PROBLEM TO WORK ON: Count the rows below that contain the string "Monolithe" and give only that number.

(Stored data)
-----

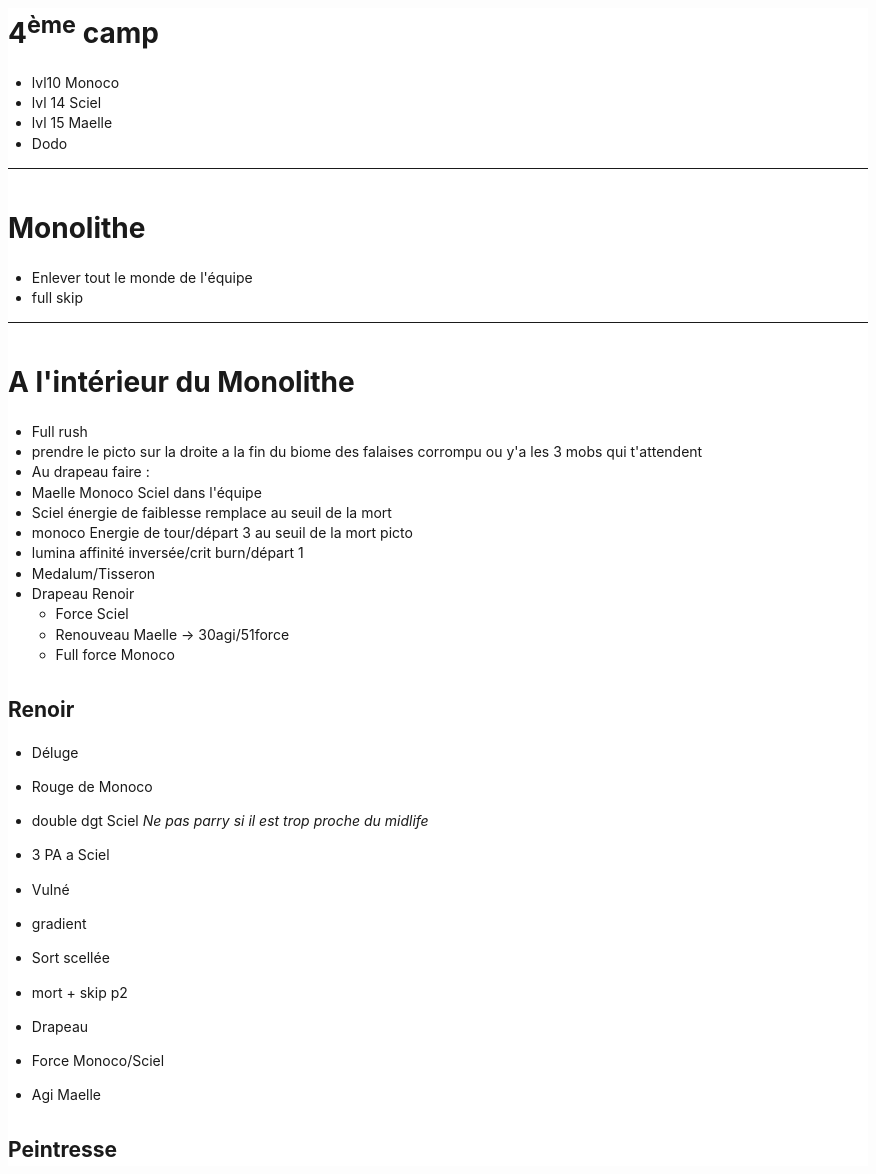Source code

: 
# 4<sup>ème</sup> camp

- lvl10 Monoco
- lvl 14 Sciel
- lvl 15 Maelle
- Dodo

---

# Monolithe

- Enlever tout le monde de l'équipe
- full skip

---

# A l'intérieur du Monolithe

- Full rush
- prendre le picto sur la droite a la fin du biome des falaises corrompu ou y'a les 3 mobs qui t'attendent
- Au drapeau faire :
- Maelle Monoco Sciel dans l'équipe
- Sciel énergie de faiblesse remplace au seuil de la mort
- monoco Energie de tour/départ 3 au seuil de la mort picto
- lumina affinité inversée/crit burn/départ 1
- Medalum/Tisseron
- Drapeau Renoir
  - Force Sciel
  - Renouveau Maelle -> 30agi/51force
  - Full force Monoco

## Renoir

- Déluge
- Rouge de Monoco
- double dgt Sciel
  _Ne pas parry si il est trop proche du midlife_
- 3 PA a Sciel
- Vulné
- gradient
- Sort scellée
- mort + skip p2

- Drapeau
- Force Monoco/Sciel
- Agi Maelle

## Peintresse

-----

YOUR SOLUTION: 2